Please rewrite the Pikeville College excerpt between "In 2000, Puebla" and "NAIA national tournament.", inclusive, swapping "championship" for "title".

### EXCERPT PROVIDED
.....

A native of Santiago, Chile, Rodrigo Puebla came to Pikeville after spending two seasons at Wallace State Community College in Hanceville, Ala., and it is no accident that his time as a Bear coincided with the most successful run in tennis in school history.
In 2000, Puebla was first-team All-KIAC in both singles and doubles. The following season the Bears took the Mid-South Conference by storm, winning the championship while Puebla was honorable mention in singles and all-conference in doubles. He led the program to consecutive appearances in the NAIA national tournament.
After receiving his degree business administration emphasizing management, Puebla became the coach of the women’s tennis program. Under his guidance, the team was Mid-South Conference champions in 2003 as he was named coach of the year in both the league and the region. He had the league’s player of the year, three first-team all-conference singles players and two first-team doubles pairings as the team reached the NAIA national quarterfinals.
After having one of the best careers in the storied history of Pikeville High School baseball where he finished with a career record of 12-0 while being named first-team all-state, Chad Roberts continued that success at Pikeville College. Chad led the team in wins, strikeouts and earned-run average three times as a Bear.
In 2003 he was selected first-team All-Mid-South Conference after winning seven games and finishing with an ERA of 3.14. But the outing for which he is most remembered was his final one in a Bear uniform. In a 2005 MSC tournament game which went an NAIA record 22 innings, Roberts pitched the first 15 frames in which he threw an amazing 194 pitches and faced a staggering 52 batters.
In his career, Roberts was 18-9 with a 3.38 ERA. In 211.2 innings, he struck out 169 while walking only 71, allowing 151 hits and 102 earned runs.
A member of the celebrated Elite Nine, Michael Sheppard’s career at Pikeville stacks up strongly compared to any since he helped begin the football program with the 2000 club team. Thanks to the efforts of Shep and his teammates, particularly the nine with whom he both started the program and then graduated in 2004, the program was off the ground with a flying start.
Sheppard had 189 career tackles, including 121 solos, both of which were second most for the school at the time of his graduation. At the time of his induction, his 20.5 sacks stood as the school record and his six forced fumbles had been topped only one time.
As a senior, Sheppard had 87 tackles, 56 of them solos, which were both second on the school’s list. His 12 sacks as a junior is still the school record, while the 7.5 he recorded as a senior was fourth. As a junior, he forced four fumbles, which is second at Pikeville. As a senior against Union, Sheppard had 15 tackles in a game, and during his junior season against Bethel, he had six tackles for loss and his five sacks and two forced fumbles that day remain the most in school history.
Buck Harless has been a friend of the university for decades, and was a key figure in the initiation of the football program in 2000.
“Mr. Harless is one of the most philanthropic individuals not only in the mountains of Appalachia but also in the entire country,” said James Hurley, vice-president of the institution. “His kindness and generosity to the university has, in many ways, helped paved the way for a generation of students, particularly from his beloved home of West Virginia. His friendship to our school has been extraordinary.”

.....

### AVAILABLE DATA
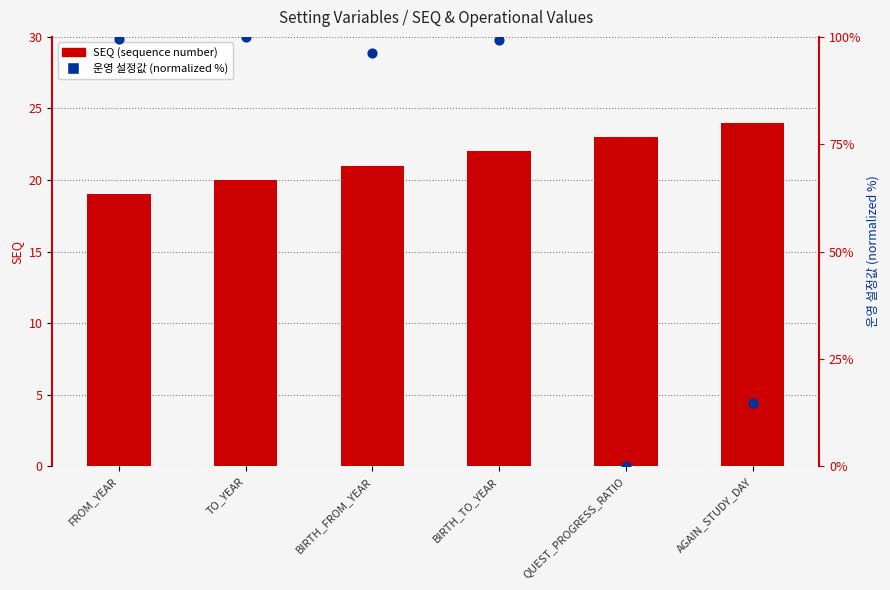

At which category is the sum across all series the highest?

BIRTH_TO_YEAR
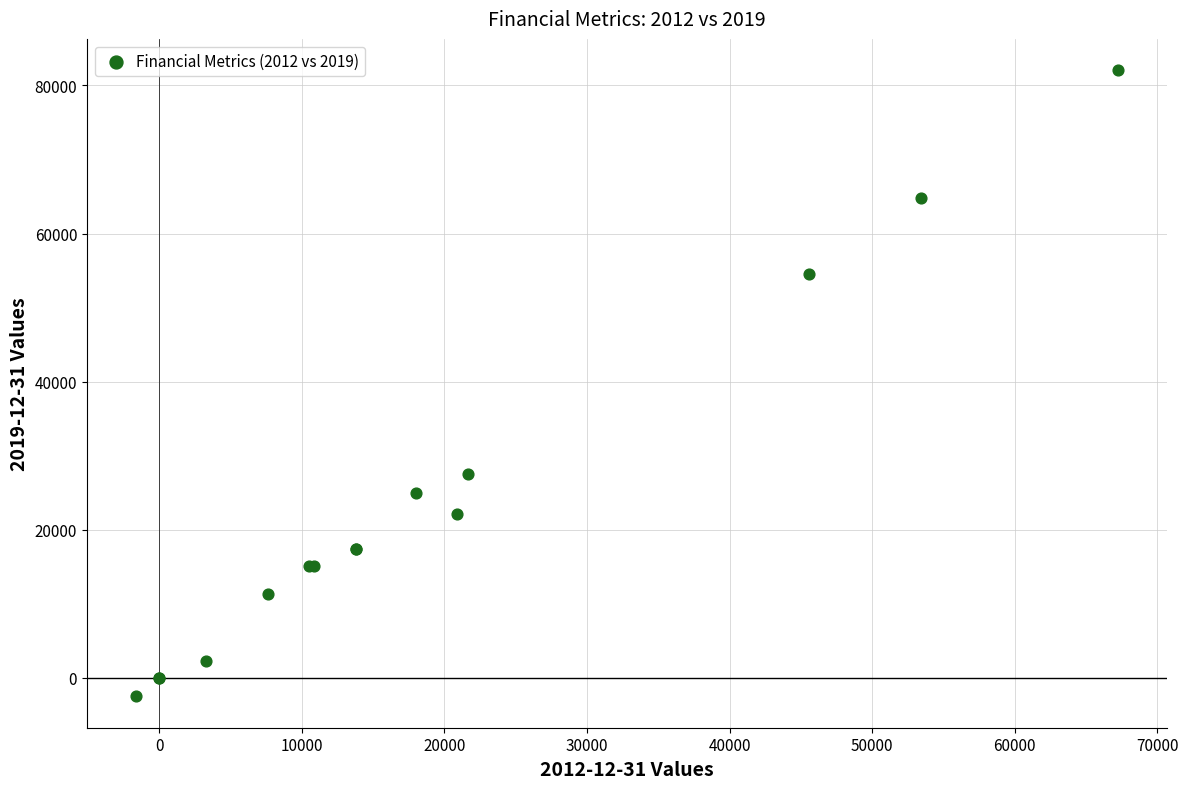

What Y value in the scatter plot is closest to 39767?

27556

.....

### WRITTEN ANSWER
In 2000, Puebla was first-team All-KIAC in both singles and doubles. The following season the Bears took the Mid-South Conference by storm, winning the title while Puebla was honorable mention in singles and all-conference in doubles. He led the program to consecutive appearances in the NAIA national tournament.